Pregunta

I have a web application the mobile app users are connected it by using websocket. The server has data A that can be changed in time. And the clients (mobile app) have data B that also can be changed in time.

When user emitting a message (a request to get data D) to the server by using websocket, I have to apply loops when executing user data B to generate data C and then data D. For this case, there are 2 options I found:

(detail: Because of generating data D has some database operations, clients cannot generate it on the mobile app)

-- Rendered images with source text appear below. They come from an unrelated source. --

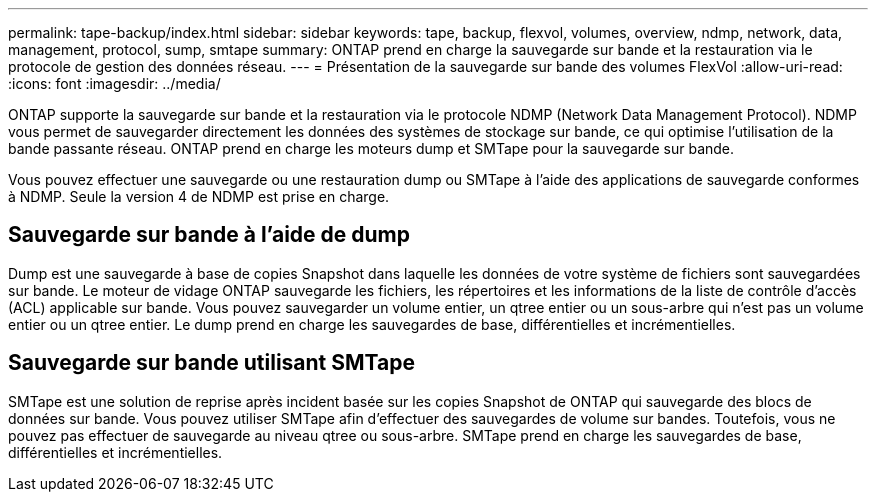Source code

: ---
permalink: tape-backup/index.html 
sidebar: sidebar 
keywords: tape, backup, flexvol, volumes, overview, ndmp, network, data, management, protocol, sump, smtape 
summary: ONTAP prend en charge la sauvegarde sur bande et la restauration via le protocole de gestion des données réseau. 
---
= Présentation de la sauvegarde sur bande des volumes FlexVol
:allow-uri-read: 
:icons: font
:imagesdir: ../media/


[role="lead"]
ONTAP supporte la sauvegarde sur bande et la restauration via le protocole NDMP (Network Data Management Protocol). NDMP vous permet de sauvegarder directement les données des systèmes de stockage sur bande, ce qui optimise l'utilisation de la bande passante réseau. ONTAP prend en charge les moteurs dump et SMTape pour la sauvegarde sur bande.

Vous pouvez effectuer une sauvegarde ou une restauration dump ou SMTape à l'aide des applications de sauvegarde conformes à NDMP. Seule la version 4 de NDMP est prise en charge.



== Sauvegarde sur bande à l'aide de dump

Dump est une sauvegarde à base de copies Snapshot dans laquelle les données de votre système de fichiers sont sauvegardées sur bande. Le moteur de vidage ONTAP sauvegarde les fichiers, les répertoires et les informations de la liste de contrôle d'accès (ACL) applicable sur bande. Vous pouvez sauvegarder un volume entier, un qtree entier ou un sous-arbre qui n'est pas un volume entier ou un qtree entier. Le dump prend en charge les sauvegardes de base, différentielles et incrémentielles.



== Sauvegarde sur bande utilisant SMTape

SMTape est une solution de reprise après incident basée sur les copies Snapshot de ONTAP qui sauvegarde des blocs de données sur bande. Vous pouvez utiliser SMTape afin d'effectuer des sauvegardes de volume sur bandes. Toutefois, vous ne pouvez pas effectuer de sauvegarde au niveau qtree ou sous-arbre. SMTape prend en charge les sauvegardes de base, différentielles et incrémentielles.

1st: I can apply nested loops to server data A and user data B on the server when user emit a message (request) at every single time. The operation has two nested loop and time complexity is O(A*B). After the loop I would have data C to generate data D.

Pseudo code:

function generateC () {
    var C = []
    for (let i = 0; i < A.length; i++) {
        for (let j = 0; j < B.length; j++) {
            if (A[i] == B[j]) {
                C.push(A[i])
            }
        }
    }
    generateD(C)
}

2nd: I can send server data A to the clients after compressed the data. Then the clients looped to apply the own data B to data A to generate data C. In this case, when considering the server load time complexity is O(N) N is being characters length I guess.

Pseudo code:

var compressedA = gzip.compress(A)
socket.to("userX").emit("C", compressedA)
socket.on("C", function (C) {
    generateD(C)
})

Also the second method makes network traffic on my bandwidth. I guess network operations more expensive then CPU operations.

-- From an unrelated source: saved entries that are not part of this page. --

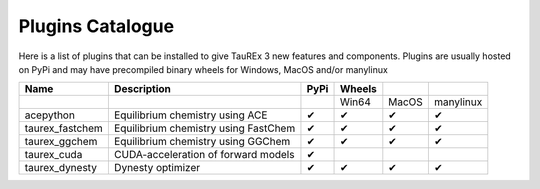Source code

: .. _pluginscata:


=================
Plugins Catalogue
=================

.. versionadded:: 3.1

Here is a list of plugins that can be installed to give
TauREx 3 new features and components. Plugins are usually hosted on PyPi
and may have precompiled binary wheels for Windows, MacOS and/or manylinux



+------------------+--------------------------------------------------+------+--------+-------+-----------+
| Name             | Description                                      | PyPi | Wheels |       |           |
+==================+==================================================+======+========+=======+===========+
|                  |                                                  |      | Win64  | MacOS | manylinux |
+------------------+--------------------------------------------------+------+--------+-------+-----------+
| acepython        | Equilibrium chemistry using ACE                  | ✔    | ✔      | ✔     | ✔         |
+------------------+--------------------------------------------------+------+--------+-------+-----------+
| taurex_fastchem  | Equilibrium chemistry using FastChem             | ✔    | ✔      | ✔     | ✔         |
+------------------+--------------------------------------------------+------+--------+-------+-----------+
| taurex_ggchem    | Equilibrium chemistry using GGChem               | ✔    | ✔      | ✔     | ✔         |
+------------------+--------------------------------------------------+------+--------+-------+-----------+
| taurex_cuda      | CUDA-acceleration of forward models              | ✔    |        |       |           |
+------------------+--------------------------------------------------+------+--------+-------+-----------+
| taurex_dynesty   | Dynesty optimizer                                | ✔    | ✔      | ✔     | ✔         |
+------------------+--------------------------------------------------+------+--------+-------+-----------+




.. _acepython: http://pypi.org/projects/acepython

So, it's worth doing that if the server has 350.000 active users?

¿Fue útil?

Solución

You're computing a set intersection. If you want to do it in linear time very quickly and not in quadratic time, then this is an extremely fast solution (will outperform even the fastest data structure solutions using, say, hash tables) if you can afford the extra boolean field (or bit field if you have a spare bit handy):

var C = [];

// Mark each element in A.
for (let i = 0; i < A.length; i++) {
    A[i].traversed = true;
}

// Look for elements in B that were marked above.
for (let i = 0; i < B.length; i++) {
    // If B[i] was marked by the above loop (meaning element 
    // was found in both A and B), add it to C.
    if (B[i].traversed) {
        C.push(B[i]);
        B[i].traversed = false;
    }
}

// C now contains the set intersection.

I recommend doing it this way on the server for a starter instead of trying to get clients to compute it for you. I doubt it'll become a bottleneck if you do it this way in linear time and there's still room for further micro-optimizations otherwise.